Determine the function is concave upward and where it is concave downward
f(x)= x / (x+1)
f ' (x) = ( x+1 - x)/(x+1)^2 = (x+1)^-2
f ''(x) = 2(x+1)-3
= 1/(x+1)^3
if x > -1 , f ''(x) is positive, so the curve is convace upwards
if x < -1, f ''(x) is negative, so the curve is concave downwards.
notice x ≠ -1, so there is a vertical asymptote at x + 1 = 0
I think you dropped a minus sign on f'', so the intervals are reversed.
To determine if the function f(x) = x / (x+1) is concave upward or concave downward, we need to find the second derivative of the function and analyze its sign.

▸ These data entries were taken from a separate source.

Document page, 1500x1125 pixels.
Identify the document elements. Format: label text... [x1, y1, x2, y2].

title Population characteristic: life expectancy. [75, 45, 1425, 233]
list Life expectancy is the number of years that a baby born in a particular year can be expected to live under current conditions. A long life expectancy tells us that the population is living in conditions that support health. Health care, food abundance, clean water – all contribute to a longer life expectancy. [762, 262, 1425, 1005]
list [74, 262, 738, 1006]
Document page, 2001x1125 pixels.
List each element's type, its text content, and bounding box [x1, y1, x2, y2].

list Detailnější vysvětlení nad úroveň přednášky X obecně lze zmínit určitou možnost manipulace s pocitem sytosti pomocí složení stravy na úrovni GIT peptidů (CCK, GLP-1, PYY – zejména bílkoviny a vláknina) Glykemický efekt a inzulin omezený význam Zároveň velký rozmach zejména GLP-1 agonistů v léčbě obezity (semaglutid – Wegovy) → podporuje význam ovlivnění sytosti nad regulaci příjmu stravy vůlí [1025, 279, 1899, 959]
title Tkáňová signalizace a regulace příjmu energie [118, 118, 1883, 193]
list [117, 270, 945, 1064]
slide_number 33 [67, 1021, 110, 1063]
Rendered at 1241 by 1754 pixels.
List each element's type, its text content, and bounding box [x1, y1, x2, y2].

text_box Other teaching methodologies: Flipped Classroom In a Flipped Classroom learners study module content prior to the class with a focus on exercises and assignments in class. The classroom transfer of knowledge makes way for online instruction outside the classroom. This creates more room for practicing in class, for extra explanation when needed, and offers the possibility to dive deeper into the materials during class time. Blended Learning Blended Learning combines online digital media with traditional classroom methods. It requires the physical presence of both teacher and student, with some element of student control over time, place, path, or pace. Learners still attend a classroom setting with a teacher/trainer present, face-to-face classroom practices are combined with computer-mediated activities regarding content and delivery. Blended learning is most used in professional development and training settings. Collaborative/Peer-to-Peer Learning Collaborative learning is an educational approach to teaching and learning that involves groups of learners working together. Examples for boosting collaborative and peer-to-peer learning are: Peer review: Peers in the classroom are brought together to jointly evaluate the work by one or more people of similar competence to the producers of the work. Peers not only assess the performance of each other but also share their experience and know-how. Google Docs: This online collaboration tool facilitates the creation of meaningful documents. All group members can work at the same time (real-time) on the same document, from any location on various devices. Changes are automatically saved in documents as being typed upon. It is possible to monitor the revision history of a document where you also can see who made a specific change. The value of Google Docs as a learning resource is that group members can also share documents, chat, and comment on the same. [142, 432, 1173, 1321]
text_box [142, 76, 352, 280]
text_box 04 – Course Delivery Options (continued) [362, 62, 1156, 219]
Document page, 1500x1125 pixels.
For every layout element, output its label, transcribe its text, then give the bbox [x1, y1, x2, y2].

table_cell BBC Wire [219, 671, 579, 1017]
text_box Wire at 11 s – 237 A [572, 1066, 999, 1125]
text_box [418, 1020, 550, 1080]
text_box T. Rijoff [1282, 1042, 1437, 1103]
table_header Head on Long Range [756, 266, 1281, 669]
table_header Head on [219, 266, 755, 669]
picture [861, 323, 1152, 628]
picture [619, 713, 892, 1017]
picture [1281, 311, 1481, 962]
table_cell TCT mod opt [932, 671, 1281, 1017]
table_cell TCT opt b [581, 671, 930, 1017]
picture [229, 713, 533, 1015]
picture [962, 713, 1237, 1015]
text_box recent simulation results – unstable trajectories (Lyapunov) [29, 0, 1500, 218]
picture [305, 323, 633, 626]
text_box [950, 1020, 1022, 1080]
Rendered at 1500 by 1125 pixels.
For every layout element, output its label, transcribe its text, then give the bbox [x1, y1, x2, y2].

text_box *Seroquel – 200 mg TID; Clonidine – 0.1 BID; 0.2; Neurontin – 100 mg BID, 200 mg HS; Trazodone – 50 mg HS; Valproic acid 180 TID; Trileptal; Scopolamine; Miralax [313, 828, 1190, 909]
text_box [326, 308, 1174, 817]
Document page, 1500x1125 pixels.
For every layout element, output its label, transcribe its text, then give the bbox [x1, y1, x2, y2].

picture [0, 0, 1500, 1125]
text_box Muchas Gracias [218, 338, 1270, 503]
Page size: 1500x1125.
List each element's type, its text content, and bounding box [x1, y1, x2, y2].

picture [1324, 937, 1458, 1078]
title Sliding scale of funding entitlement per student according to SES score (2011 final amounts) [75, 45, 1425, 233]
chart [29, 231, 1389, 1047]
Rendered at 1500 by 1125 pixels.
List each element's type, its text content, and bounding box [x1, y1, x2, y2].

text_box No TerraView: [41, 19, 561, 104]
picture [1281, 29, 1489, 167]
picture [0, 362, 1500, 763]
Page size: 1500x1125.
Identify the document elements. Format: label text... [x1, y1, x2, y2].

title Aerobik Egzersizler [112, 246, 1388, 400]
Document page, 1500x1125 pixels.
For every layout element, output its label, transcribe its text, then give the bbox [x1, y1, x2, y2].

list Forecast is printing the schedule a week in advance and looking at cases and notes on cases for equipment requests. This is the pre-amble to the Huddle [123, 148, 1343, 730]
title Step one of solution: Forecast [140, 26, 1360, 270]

Step 1: Find the first derivative of f(x):
f'(x) = [(x+1)(1) - x(1)] / (x + 1)^2
= 1 / (x + 1)^2
Step 2: Find the second derivative of f(x):
f''(x) = [(x + 1)^2(0) - (1)(2 (x + 1)(1))] / (x + 1)^4
= -2 / (x + 1)^3
Step 3: Analyze the sign of the second derivative:
For concave upward, the second derivative should be positive (+).
For concave downward, the second derivative should be negative (-).
Since f''(x) = -2 / (x + 1)^3, we can conclude that for all x ≠ -1, the second derivative is negative. This means that the function f(x) = x / (x+1) is concave downward for all x ≠ -1.
Therefore, the function is concave downward everywhere except at x = -1 where it is undefined.